Maybe it was the Jewish heritage trip to Poland we took with the Marin JCC eight years ago that heightened my Polska obsesja (Polish obsession).
Most likely, while these trips provided the foundation, I really believe it was the genealogy project that Sharon and I embarked on about10 years or so ago that built on that foundation. Our research allowed us to trace Sharon’s familial roots back to the early 1800’s and eastern Poland — Łomża where her paternal grandfather, Rafal Kolniak (Ralph Kolnick) was born; Nowogród where Rafal moved to apprentice to a tailor, Szolim Mendel Kon (Cohen) and eventually marry his daughter, Etka Dwojra (Ethel) and where Sharon’s father, Leibel Hersz (Louis Harvey) was born in 1913.
In fact, one of the reasons I’m here in Poland is to visit the site of the old Jewish cemetery in Nowogród which is being restored, funded by Friends of Jewish Heritage in Poland. (click on this link for more information)
But, visiting the cemetery is not the only reason I’m in Poland.
I mentioned that JCC trip several years ago. What I didn’t mention was the most important thing that came out of that trip — the relationship that began after meeting one of our tour guides, a 30-something woman named Kamila. During our time together Kamila told us a bit of her history, the most important aspect of which was her discovery, while researching her own genealogy as a student at Krakow’s Jagiellonian University, that her heritage was Jewish, not Catholic. Sharon and I are very close to Kamila and her now almost 14-year old daughter, Sara. We’ve visited them in Poland many times; Kamila has traveled with us throughout Poland, introducing us to more heritage, Jewish and Polish, than one could ever get on a tour. We consider Kamila and Sara, as well as Kamila’s fiancee, Pawel, family, as they do us. In fact when Kamila told Sara about my visit, she told her schoolmates, “My Jewish grandpa from America is coming.”
Earlier in this essay, I mentioned “other writing projects.” One of those projects is a collection of short stories entitled “Bashert,” the Yiddish term for “fate” or “destiny.” Kamila will be the subject of one of those stories as her’s is truly bashert. I’m here on this trip to fill in the blanks of Kamila’s story. In that process I’m discovering that in Kamila’s case, there might be more than one bashert.
Stay tuned.
Ted,
Really enjoyed this story and am very pleased you are traveling, once again, in Poland. It looks like you have some very important connections there and are received so very well. I especially like your work in making the Family Tree for Sharon.

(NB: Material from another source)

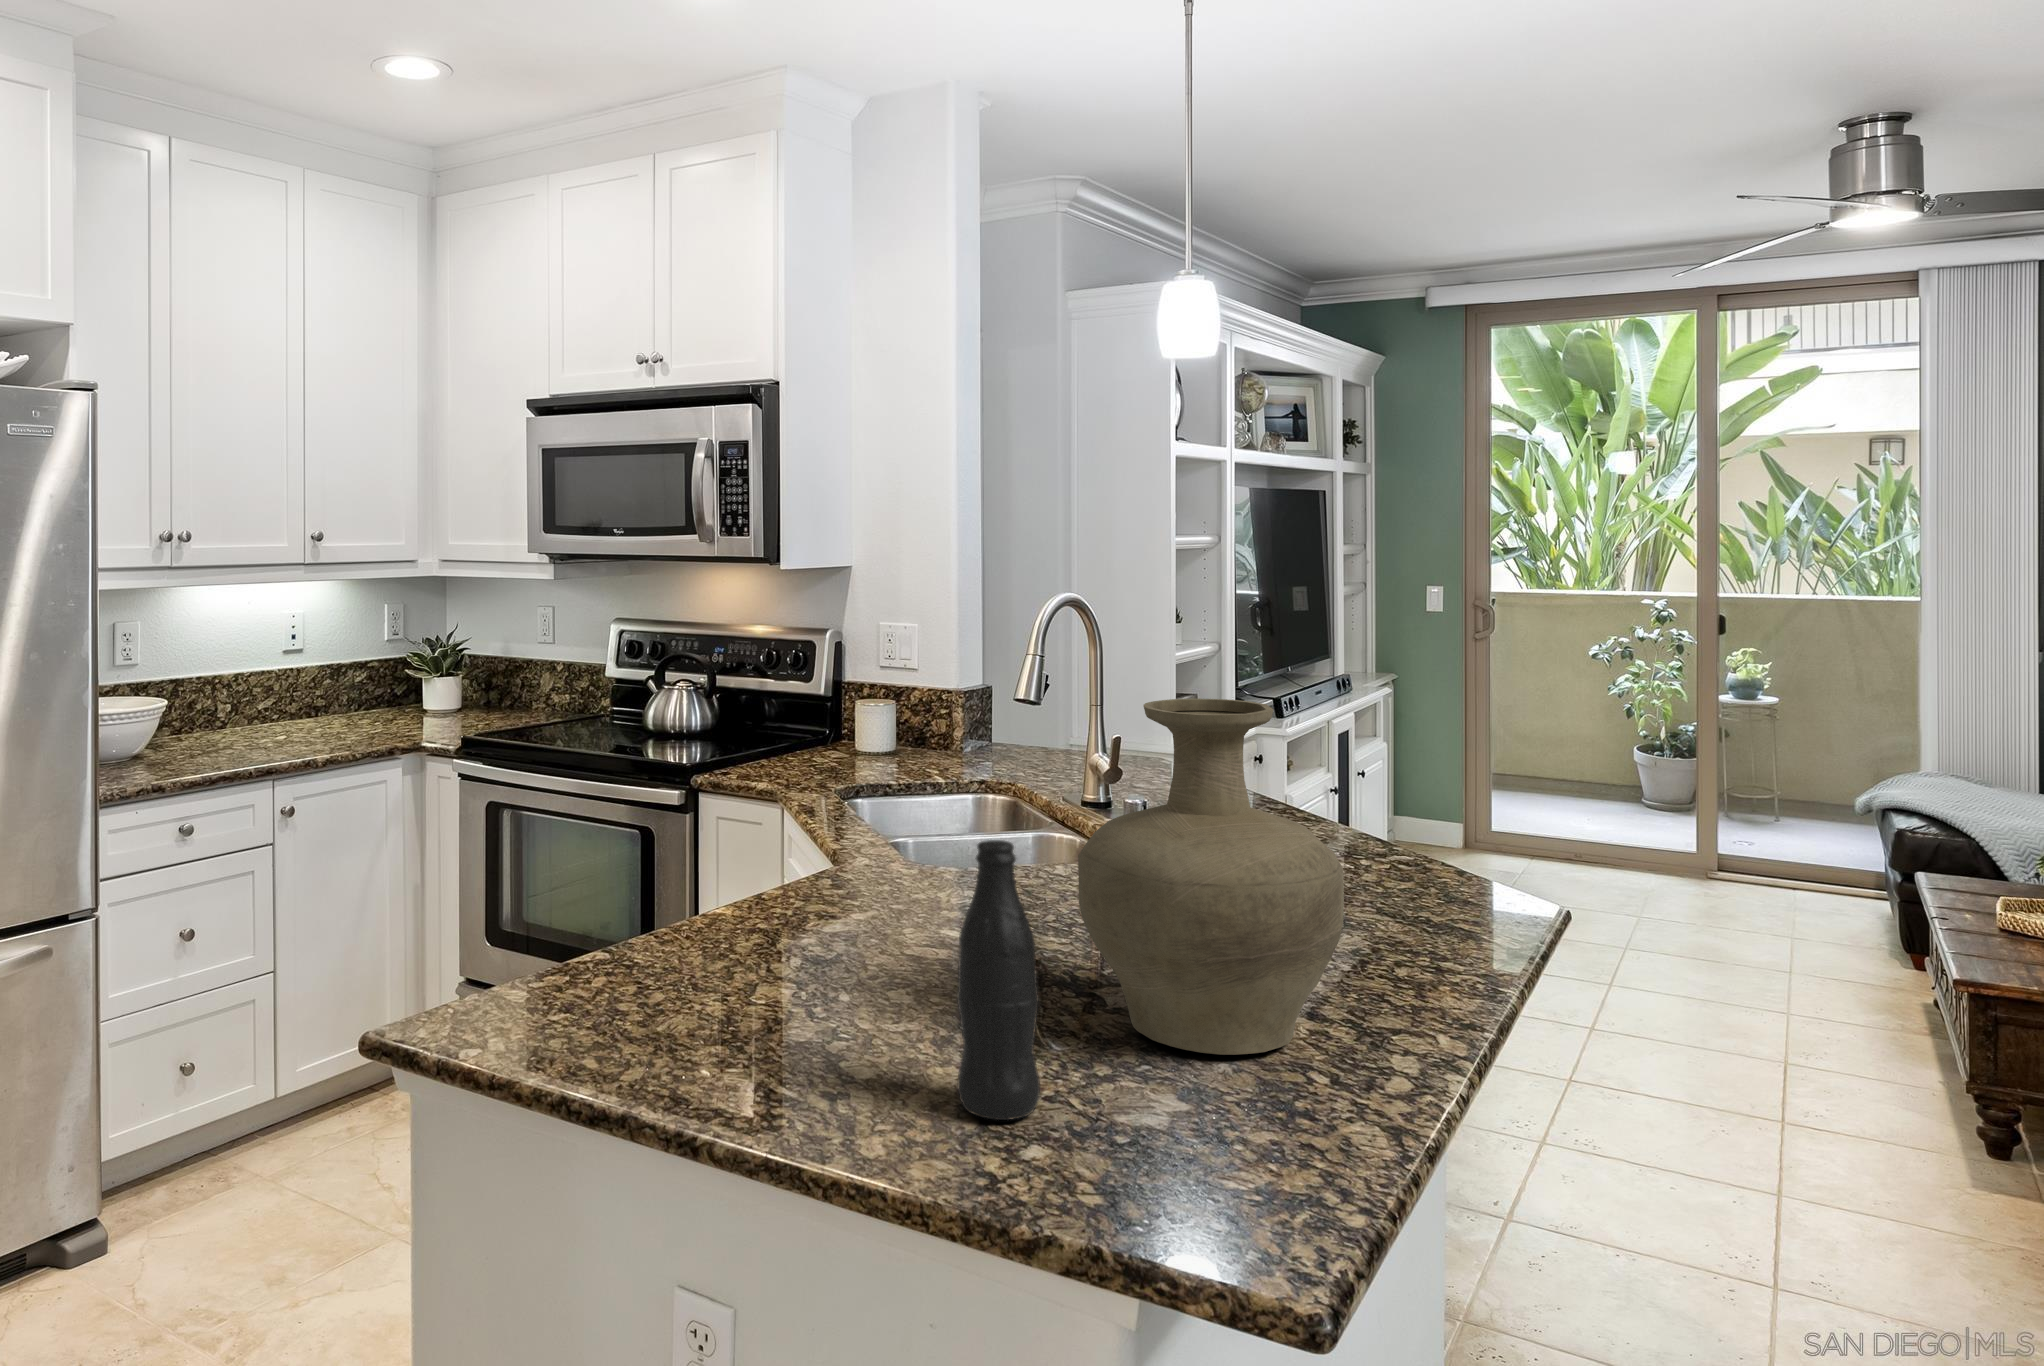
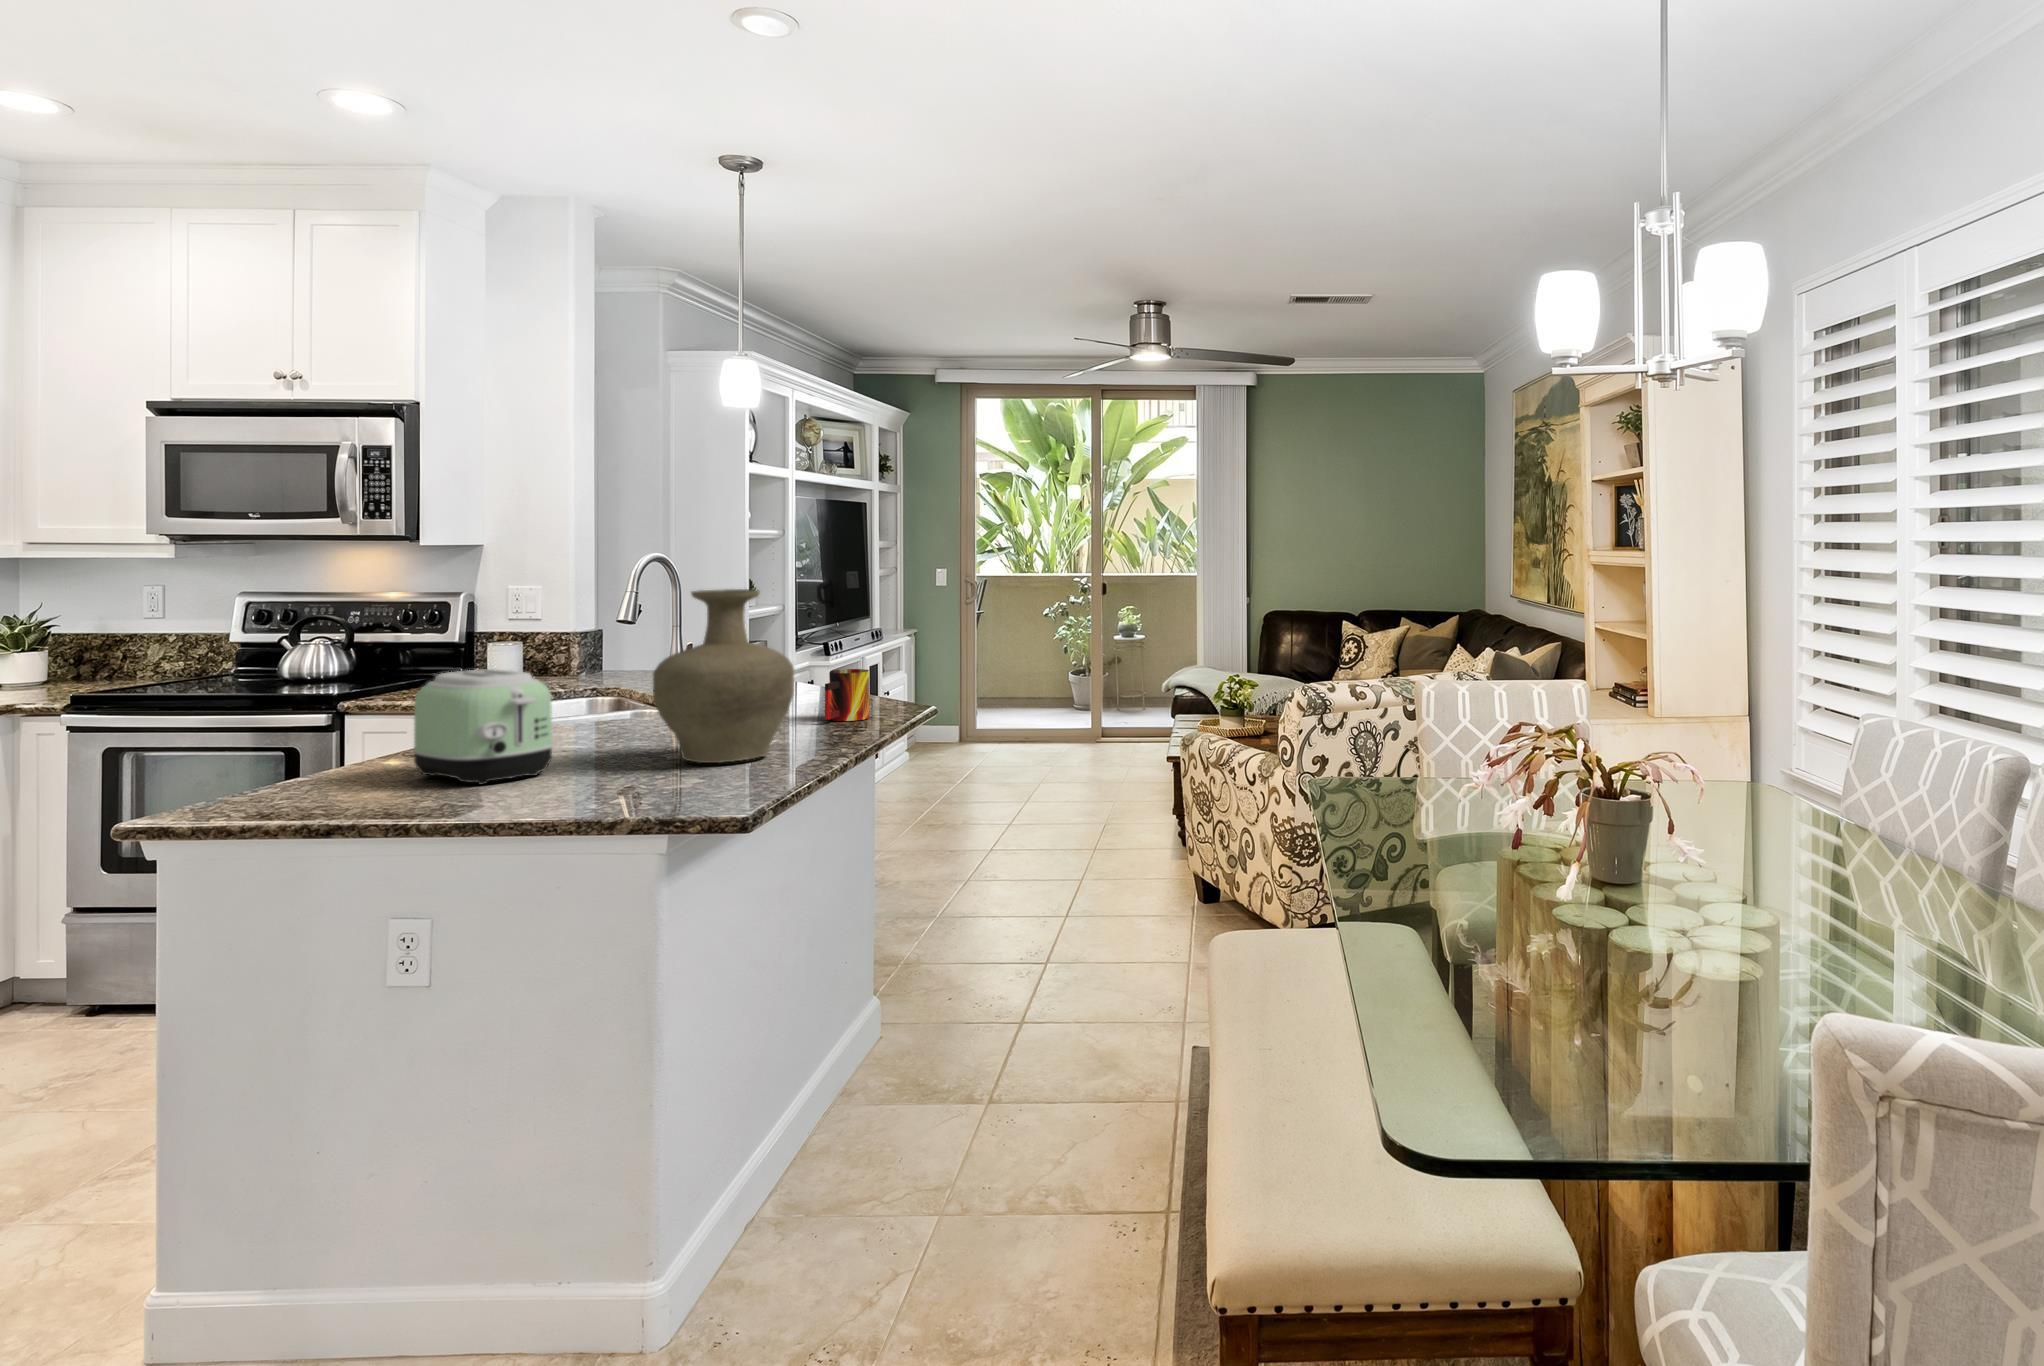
toaster: none [715,817,919,1039] -> present [412,669,554,785]
mug: none [1367,826,1447,931] -> present [825,669,869,721]
bottle: present [957,840,1040,1120] -> none [581,652,628,791]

Poland was the victim on 1September 1939 and for so many harsh years thereafter. From the Russians waiting across the river during the uprising through the many years of occupation they have been through so much in the Jewish community there and the populace as a whole.
Our port of call there in Gdańsk last year was an exciting and pleasurable day in seeing it rebuilt in its former glory after being pulverized in the opening salvos of the war.
We visited the sight of the initial salvos by the German ship. The island area where they held out longer than ever expected while inflicting many casualties on the invaders.
Have a wonderful visit with those that love to be in your company!